Quelque part le long de la ligne, la NCAA a commencé à fonctionner plus comme une exploitation minière à ciel ouvert que comme une organisation à but non lucratif éducative. Et le problème avec cette conduite au sommet est qu’elle s’est lessivée vers le bas. Les habitudes de gonflement et de dépense ont envahi pratiquement toutes les principales écoles membres de l’organisation – tout comme la mentalité selon laquelle les revenus sont tout ce qui compte et si une équipe de femmes ne génère pas suffisamment d’argent, cela ne mérite pas. «On nous fait sentir que nous ne contribuons pas, et je pense que nous le sommes», dit McGraw.

Comme Will Hobson du Post l’a documenté dans une enquête 2015-2016, en l’espace d’une décennie, la masse salariale des administrateurs des écoles de conférence Power Five a bondi de 69% alors que le nombre d’équipes n’a pratiquement pas changé. À l’UCLA, le directeur sportif a triplé son salaire à 920 000 $. Au Michigan, le nombre d’administrateurs gagnant 100 000 $ ou plus est passé à 34. «Tout le monde a un directeur des opérations des opérations», a reconnu un directeur sportif.

Et la rémunération d’Emmert, déjà dans les sept chiffres, a plus que doublé. Pourtant, les sports féminins sont-ils ceux qu’il a présentés comme un coût?

L’effronterie de ces inerts lâches à la NCAA. Quel est l’intérêt de leurs postes rémunérés et de leurs infrastructures massives si ce n’est pour en bénéficier et servir tout les athlètes? Quel est leur but si ce n’est pas un Paige Bueckers, ce ruban transcendant et élégant d’un joueur qui fait allumer la télé?
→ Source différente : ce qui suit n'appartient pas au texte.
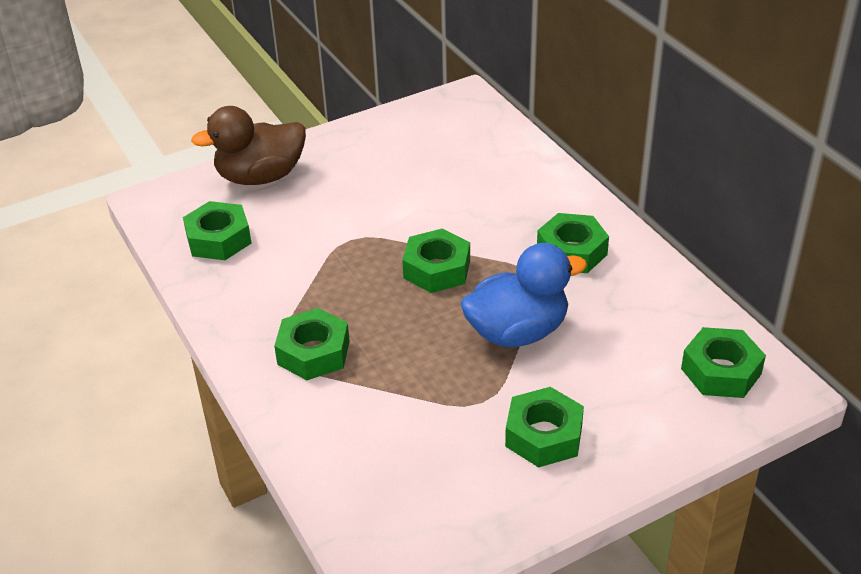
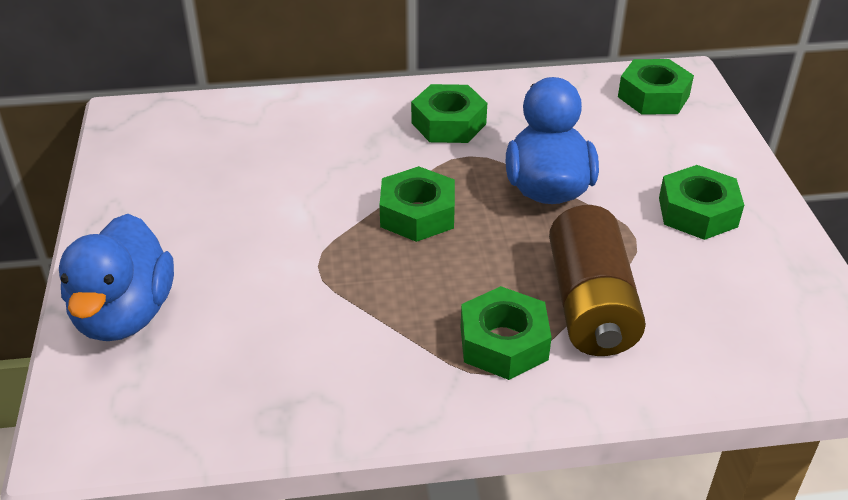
camera: 70 degrees left, 0 degrees up
(218, 239) = (227, 385): green nut -> none
(260, 177) = (125, 314): brown duck -> blue duck
(379, 390) = (590, 305): none -> brown battery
Ou la réglisse Kiana Williams, dont l’équipe de Stanford a battu un record époustouflant de 43 points à trois points lors de ses trois premiers matchs de tournoi, puis en a ajouté sept de plus en rugissant devant Louisville et dans le Final Four? Ils sont ce que sont les sports universitaires – pas ces fonctionnaires avides qui font la queue à leurs buffets de convention.